↓↓↓

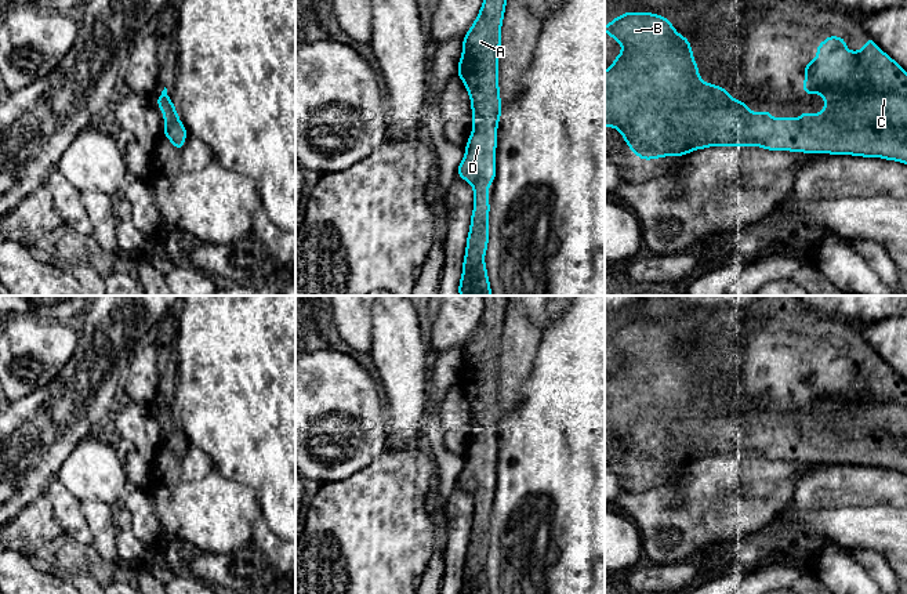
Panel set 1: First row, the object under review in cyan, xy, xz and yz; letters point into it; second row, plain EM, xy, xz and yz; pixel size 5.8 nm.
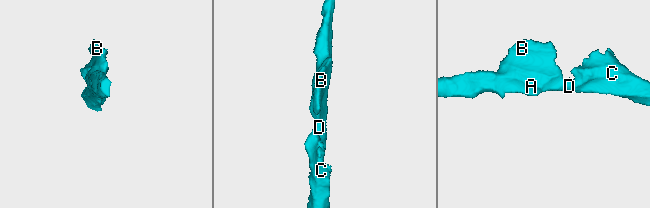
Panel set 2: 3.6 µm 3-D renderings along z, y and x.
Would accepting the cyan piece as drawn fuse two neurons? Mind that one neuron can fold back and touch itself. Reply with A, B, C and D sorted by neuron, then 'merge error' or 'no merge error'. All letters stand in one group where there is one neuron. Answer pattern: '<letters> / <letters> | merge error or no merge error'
A B C D | no merge error

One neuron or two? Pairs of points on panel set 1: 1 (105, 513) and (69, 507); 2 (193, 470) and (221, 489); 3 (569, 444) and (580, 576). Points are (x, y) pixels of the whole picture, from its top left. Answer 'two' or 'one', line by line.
1: two
2: two
3: one

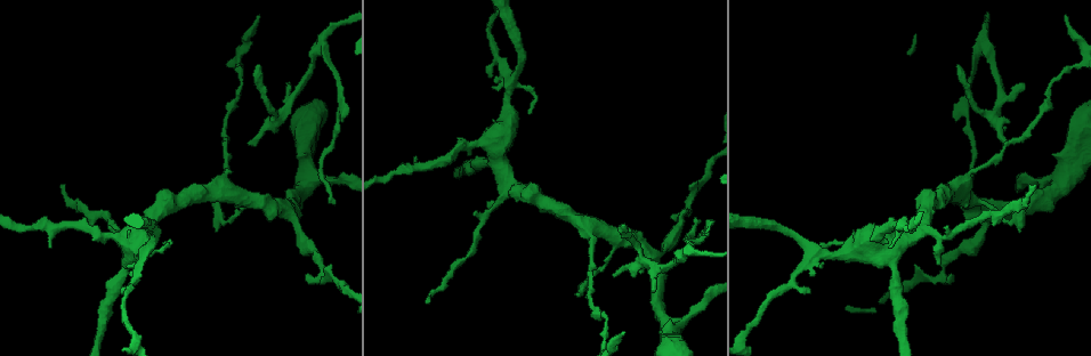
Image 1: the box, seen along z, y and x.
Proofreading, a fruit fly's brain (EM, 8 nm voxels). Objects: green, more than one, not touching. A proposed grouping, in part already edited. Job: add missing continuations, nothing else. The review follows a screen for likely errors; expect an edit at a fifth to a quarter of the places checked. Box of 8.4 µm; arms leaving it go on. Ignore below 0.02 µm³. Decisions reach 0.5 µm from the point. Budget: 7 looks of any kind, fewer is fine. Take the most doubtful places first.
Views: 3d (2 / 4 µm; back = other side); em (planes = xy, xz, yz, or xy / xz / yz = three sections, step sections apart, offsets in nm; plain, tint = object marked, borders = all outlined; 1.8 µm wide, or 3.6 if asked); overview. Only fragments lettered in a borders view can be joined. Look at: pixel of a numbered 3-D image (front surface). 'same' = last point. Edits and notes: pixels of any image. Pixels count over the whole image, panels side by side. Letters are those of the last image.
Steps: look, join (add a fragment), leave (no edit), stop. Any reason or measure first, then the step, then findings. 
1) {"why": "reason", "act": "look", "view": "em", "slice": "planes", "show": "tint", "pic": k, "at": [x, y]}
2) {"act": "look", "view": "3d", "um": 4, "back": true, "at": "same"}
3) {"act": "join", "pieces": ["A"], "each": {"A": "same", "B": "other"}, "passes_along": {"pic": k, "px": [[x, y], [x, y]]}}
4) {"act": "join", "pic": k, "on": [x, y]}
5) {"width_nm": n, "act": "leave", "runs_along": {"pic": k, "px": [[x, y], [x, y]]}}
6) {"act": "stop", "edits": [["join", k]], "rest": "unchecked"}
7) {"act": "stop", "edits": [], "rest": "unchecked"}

{"why": "branch stops here", "act": "look", "view": "em", "um": 3.6, "slice": "planes", "show": "borders", "pic": 1, "at": [577, 293]}

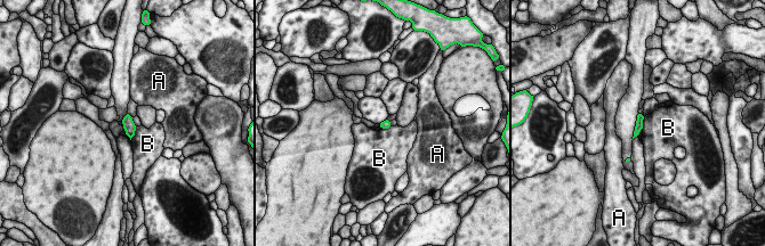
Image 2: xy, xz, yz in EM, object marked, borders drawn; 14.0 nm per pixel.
{"width_nm": 100, "act": "leave", "each": {"A": "other", "B": "other"}, "runs_along": {"pic": 2, "px": [[639, 115], [639, 125], [635, 134]]}, "found": "no lettered fragment goes on from it"}

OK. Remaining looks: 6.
{"why": "branch stops here", "act": "look", "view": "em", "slice": "yz", "step": 8, "show": "tint", "pic": 1, "at": [59, 186]}

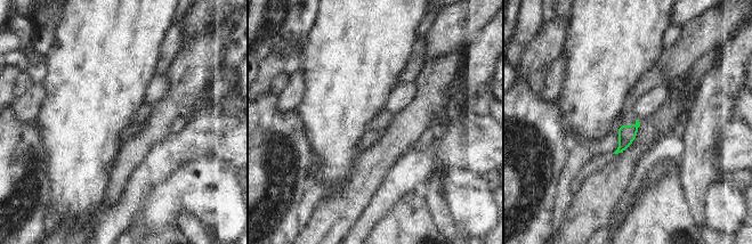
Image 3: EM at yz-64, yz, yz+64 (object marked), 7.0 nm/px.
{"act": "look", "view": "em", "slice": "planes", "show": "borders", "at": "same"}

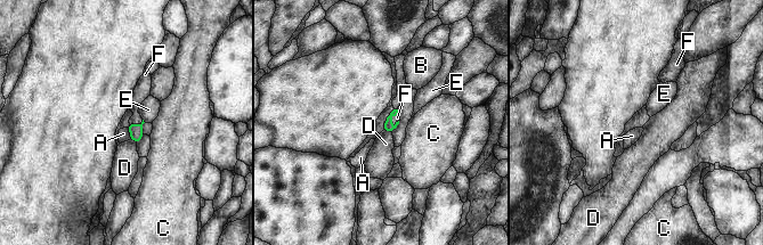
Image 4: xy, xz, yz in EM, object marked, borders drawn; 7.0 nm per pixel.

↑↑↑

■ **TASK REQUIREMENTS**:
The response must contain each line above that holds the string "reason".

■ **EXERCISE RESPONSE**:
Steps: look, join (add a fragment), leave (no edit), stop. Any reason or measure first, then the step, then findings. 
1) {"why": "reason", "act": "look", "view": "em", "slice": "planes", "show": "tint", "pic": k, "at": [x, y]}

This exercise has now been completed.